When I was nine, Mr. Rogers told me something that has stuck with me: Grace will always show up in the helpers.

But today, if you have a motto that you feel can make sense of what happened in Paris, I would recommend you keep it to yourself. At least, keep it from me. It will cause me to cringe, and if I see you in Wal-Mart later this week I will run in the other direction. I know I’m not alone in this. In the midst of the political agendas, where is truth?

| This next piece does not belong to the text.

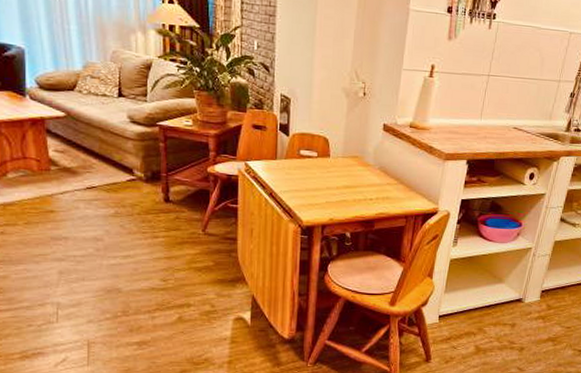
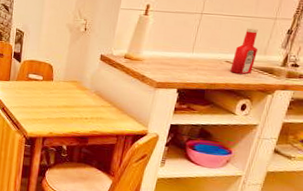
ketchup bottle: none [518,91,544,141] -> present [230,28,259,74]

For me, truth is that the shootings at Sandy Hook were the end of the world. It was evil, or at least extreme mental illness. A dialogue started, but the answers didn’t come that snowy day in December. Or the next. Or the day after that. There were some Tweets that shouted from their metaphorical rooftops that there is only one Truth (theirs). To be clear: not helpful. What was helpful, however, was that our shared horror. In our questioning, we stuck together. Our grief came in hiccups, we feared for the meaning of this, and raged against the loss of innocence. We flailed about, grasping for any help we could find, and I see nothing wrong with these responses. My recommendation is that we do that. Today and tomorrow. The emotional wounds that were discovered healed (eventually). Some of us could not get out of bed; others remained as busy as possible for distraction. Some of us turned off the car radio; others soaked in every word. Nothing wrong with this.

We felt like bovine excrement, let the days pass slowly, talked and stuck together. And pulled through.

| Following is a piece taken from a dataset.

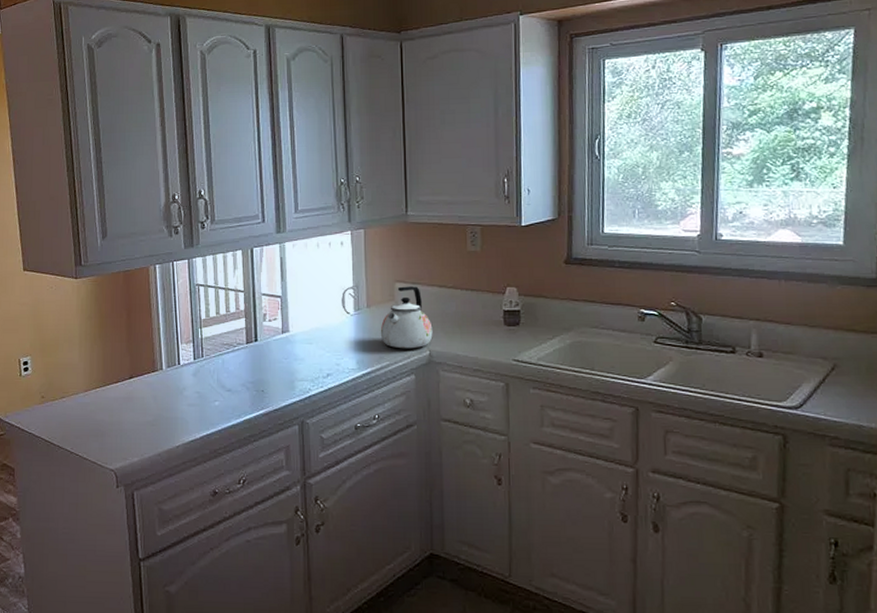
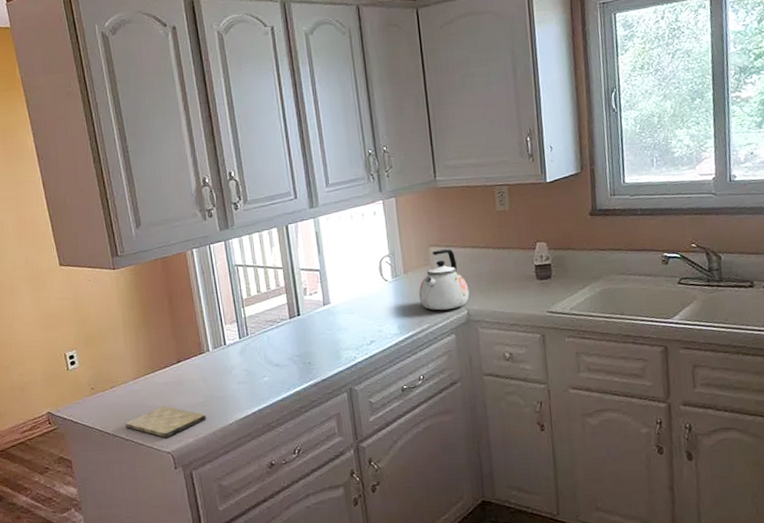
cutting board: none [72,421,153,455] -> present [125,405,207,438]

Talking and sticking together was the answer, don’t you think?  We were kinder, more patient with each other, and believe me that’s asking a lot of some people (raises hand). That, my friend, is grace. I know it doesn’t come naturally or even all at once. What comes naturally is yelling “VENGENCE!” After Sandy Hook, when we found a moment, we inhaled deeply. We sighed and felt our stomachs tighten as the death toll climbed. But we came through. Our hearts were forever scarred, but they began to heal. We laughed again; tentatively at first but it became more comfortable, eventually.  Despite the despair, we chose joy. Together we began to limp through life once more. Like after you break your leg and it heals, but acts up on occasion when a storm front is comes. We are still limping.

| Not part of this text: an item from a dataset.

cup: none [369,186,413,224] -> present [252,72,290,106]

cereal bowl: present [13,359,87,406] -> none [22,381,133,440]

Peace will come again. I cannot give you the words to express how much I absolutely, unequivocally hate this. Is there an alternative? No. The truth: it will take time. That’s the one thing I can say about time: it goes on. Today, however, we can smile at those we love and despise. We can be a bit more patient with our advisors and the student center workers.

What I’m saying is after time has passed, and the reality of real life sets back in, we show up. We do the right thing, whatever is next. We organize food drives for the shut-ins, we call our mothers, return those library books and smiles. We make eye contact. We take action, knowing insight will follow. We are basically powerless, my friends, but we are not helpless.

I’m sorry I have no answers for you. But the absurdity is that in the midst of all this, we discover that in the smallest moments of wonder– kindness to lonely people who take their insecurities out on us, a mighty oak turning from green to gold to rust, — we will be saved.